Hüda Huseyni
Lübnanlı gazeteci-yazar ve siyasi analist
TT

Gazze savaşından sonra barış var mı?

Dünya, Gazze’deki kayıpların ve yıkımın yasını tutup üzülürken, farklı şekilde düşünen Arap ülkelerinde ve diğer yerlerde zafer gösterileri düzenleniyor. Yaşananları anlayan bir Arap durumu şöyle özetledi:
“Hamas’ın her yıl düzenlediği hayali zafer kutlamaları değişmedi. Gazze daha da yıkıldı, Filistinlilerin kalplerine daha çok gam doldu ve Filistin’in işgal altındaki topraklarından bir karış bile kurtarılamadı. Gazze'nin harap olmasının bir zafer olduğunun söylenmesi normal tabii. İran Suriye’nin yıkılmasından türbeleri korunması, Irak’ın işgalinden özgürlük, Lübnan’ın çökmesinden direniş ve Yemen’in harap olmasından da devrim diye bahsetti.”
Şimdi galiplerin kalpleri henüz sakinleşmemişken, ne olduğu ve ne olacağı hakkında açık bir şekilde konuşalım. Olup biteni analiz edip anlatmayı, kıdemli Batılı bir diplomata bırakıyorum:
“Galip Arapların bile birçoğunun hemfikir olduğu ilk itiraf, Müslüman Kardeşler’in (İhvan) her yenilgisinin insanlık için iyi olduğu yönünde. Hamas yenilgiye uğradı. Birçok kişi Filistinlilerle dayanışma içindeymiş gibi davranacak. Ancak bu yüzeysel bir davranış. Çünkü İhvan tüm tarafların ortak düşmanı. İhvan’ın savaşı aslında Fetih Hareketi’ne karşıydı. Kaybedenler arasında Hamas’ı destekleyen İran bu savaştan sonra, İsraillilerin casuslukta gözle görülür bir ilerleme kaydettiğini ve eşsiz bir hava gücü olduğunu anladı. İsrail, İkinci Lübnan Savaşı'nda güçsüz kaldıysa da bu operasyonda başarılı olarak istihbarat ve hava kuvvetlerinin neler yapabileceğini gösterdi. Diğer yandan İsrail, her ne kadar bir şaşkınlık yaşansa da İsrailli Araplarının tepkisinden etkilenmedi. İsrail toplumuna entegre olmak isteyen çok sayıda İsrailli Arap var. Bu kişilerin sorunu, entegre olmak istemeyen bir azınlığın varlığı. Bu yüzden genellikle bu azınlıkla dayanışma yapmak zorunda kalıyorlar. Aynı şekilde bir de radikal Yahudiler var. Filistin liderliği bu kişileri mücadeleci olarak kabul ederek Yahudilerle entegre olunmasını engelledi.”
İşte Batılı diplomat ile gerçekleştirdiğimiz söyleşi:
-İsrailli Araplar bu savaştan sonra ekonomik olarak etkilenir mi?

Verilen Malzeme.
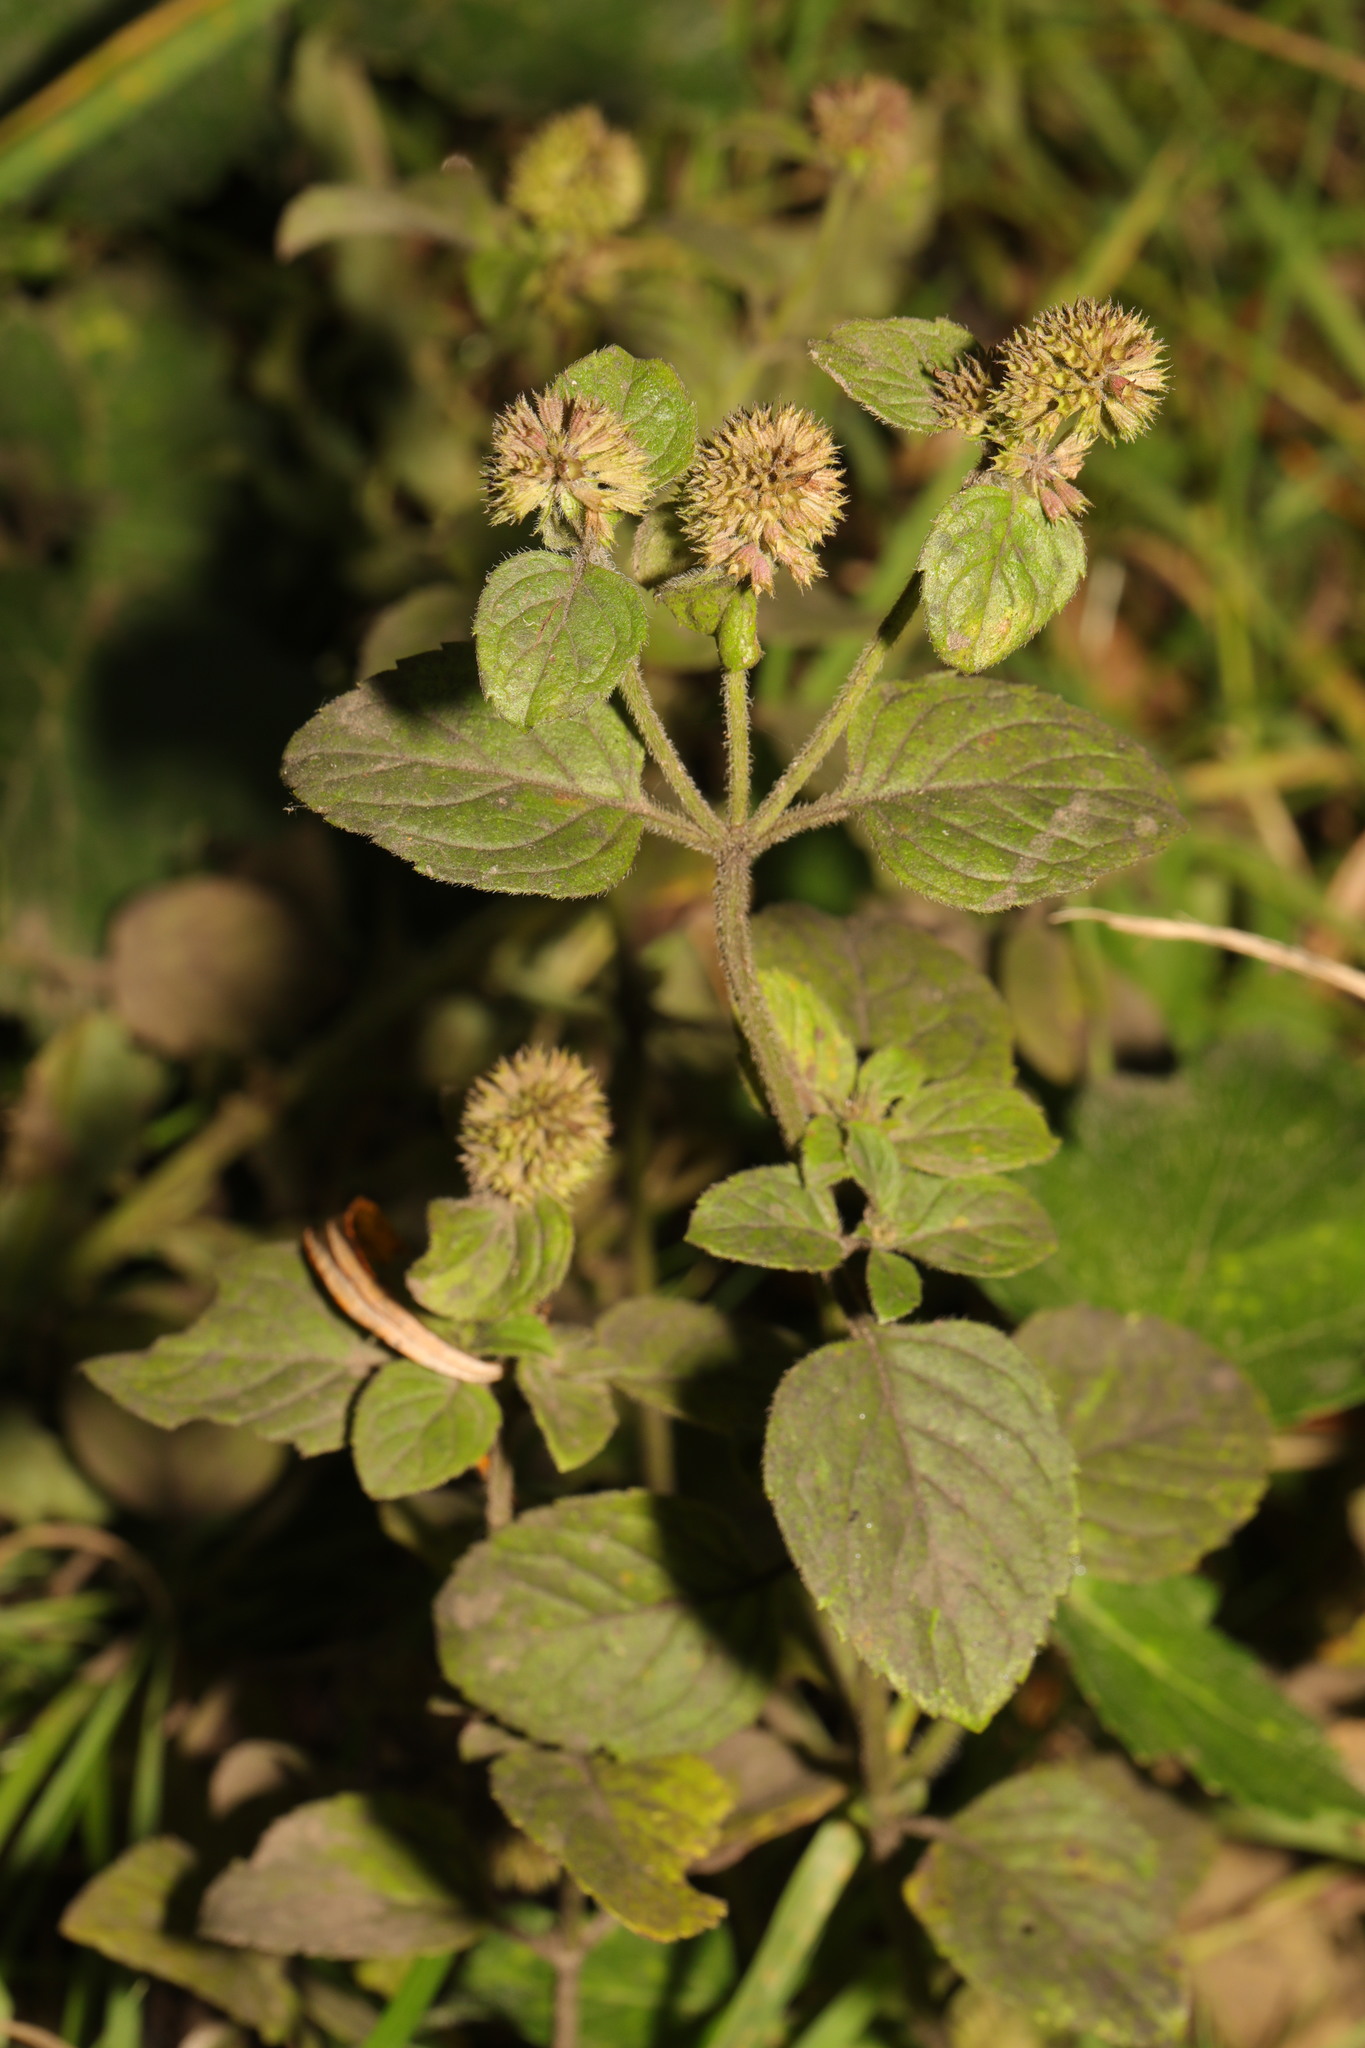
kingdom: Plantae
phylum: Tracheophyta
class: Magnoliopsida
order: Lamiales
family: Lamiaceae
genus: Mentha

--

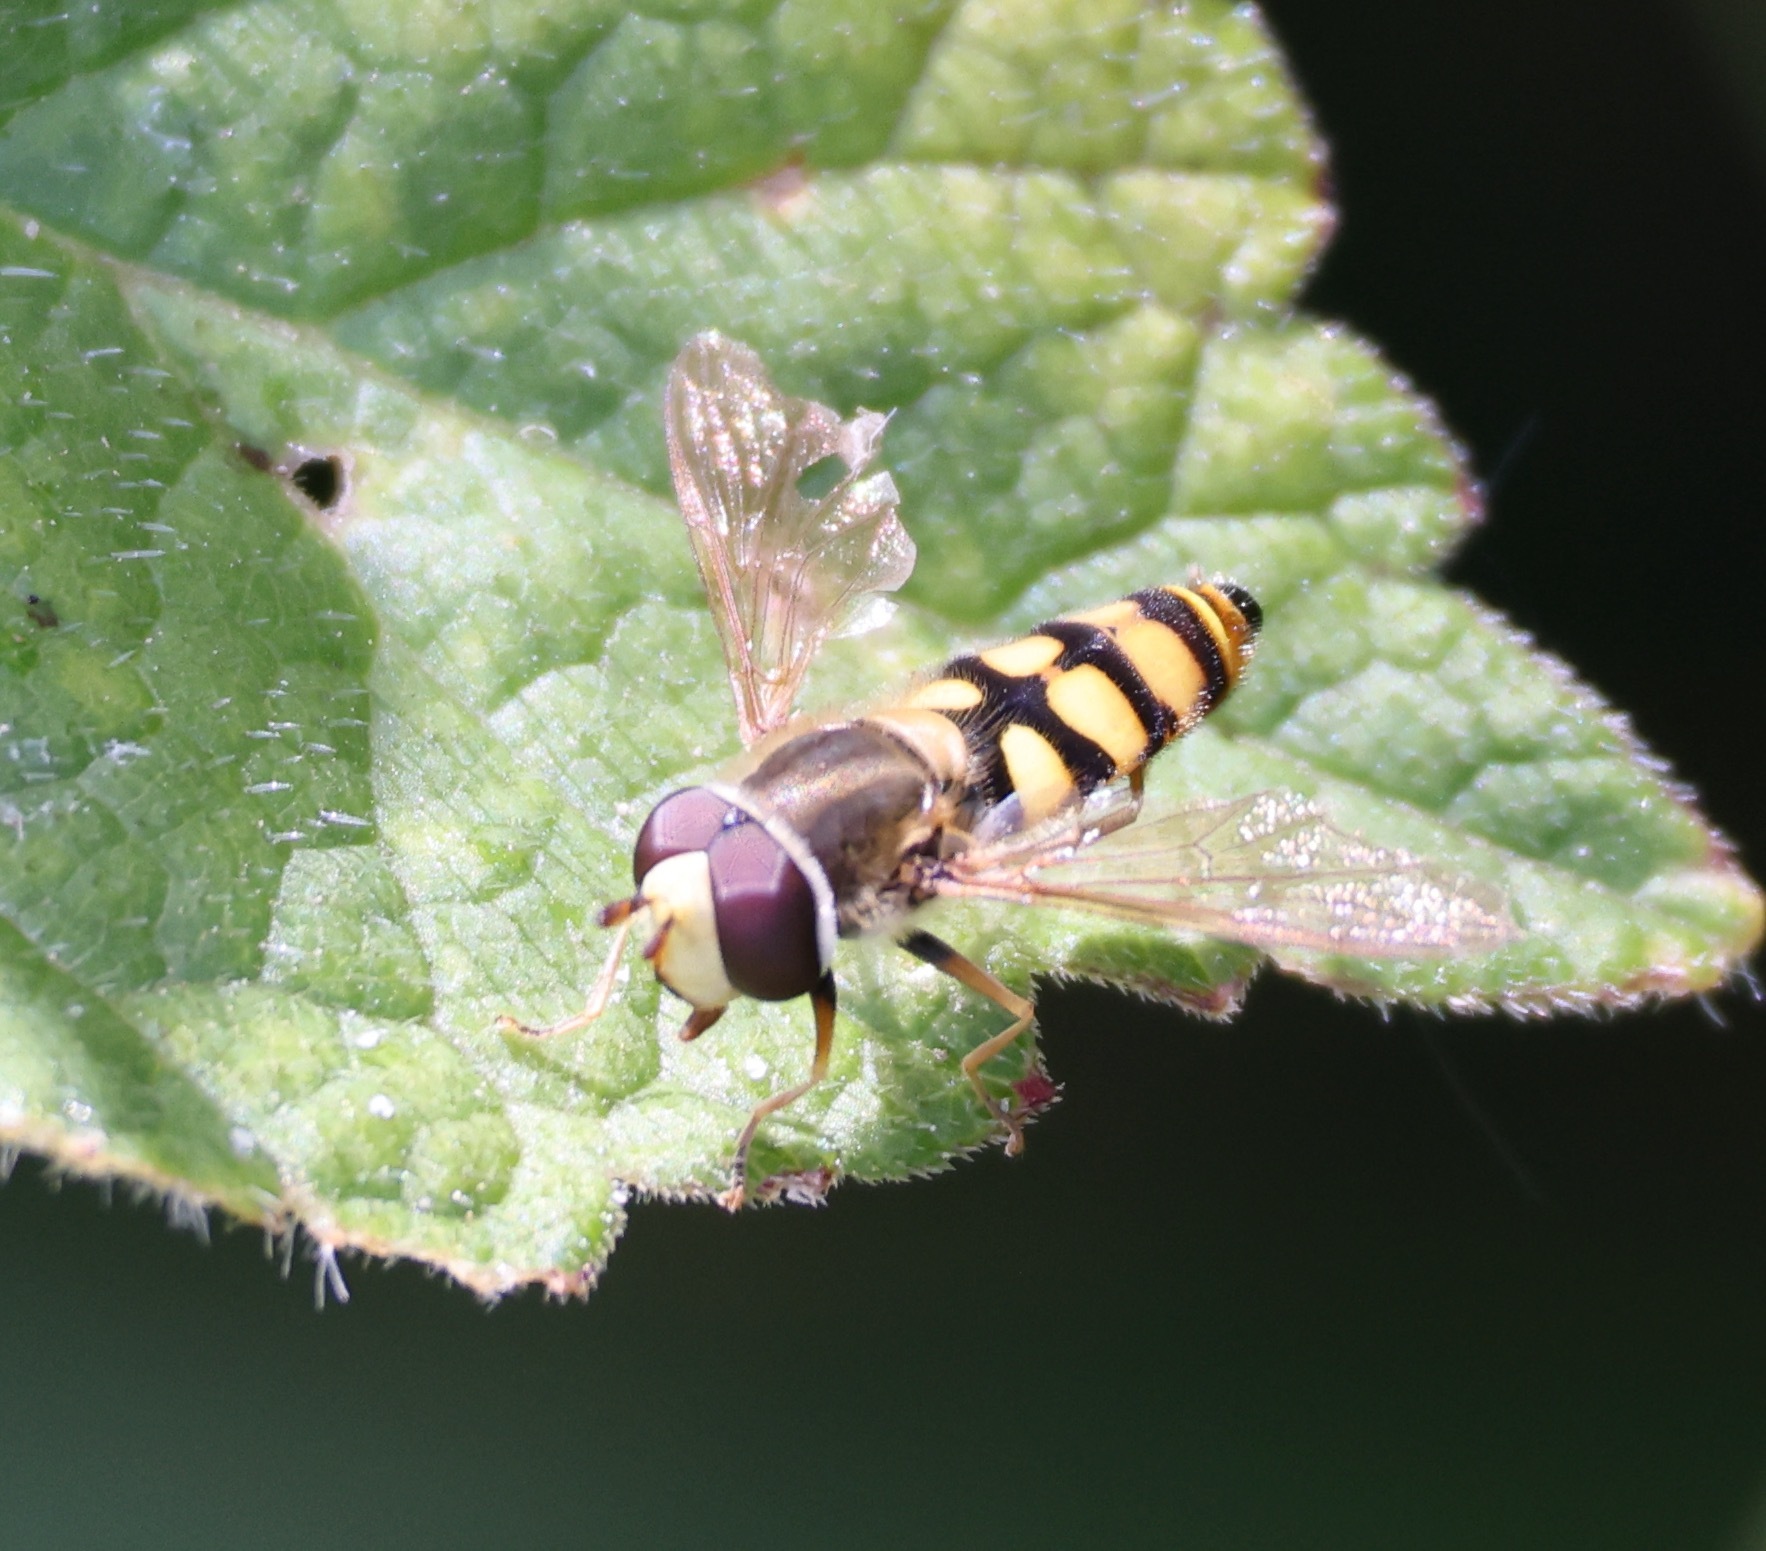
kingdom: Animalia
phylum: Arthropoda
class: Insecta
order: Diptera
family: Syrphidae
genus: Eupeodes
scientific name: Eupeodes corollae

Görev Gereksinimleri.
Gazze savaşı üzerine yazılan metne göre şu soruları yanıtlayın:
(a) Hüda Huseyni, metnin başında nasıl tanıtılıyor?
(b) Alıntılanan Arap'a göre İran, Irak'ın işgalinden nasıl söz etti?
(c) Batılı diplomata göre İsrail hangi savaşta güçsüz kalmıştı?
Yanıtlarınızı yalnızca metne dayandırın.

Alıştırma Yanıtı.
(a) Lübnanlı gazeteci-yazar ve siyasi analist olarak.
(b) Özgürlük olarak.
(c) İkinci Lübnan Savaşı'nda.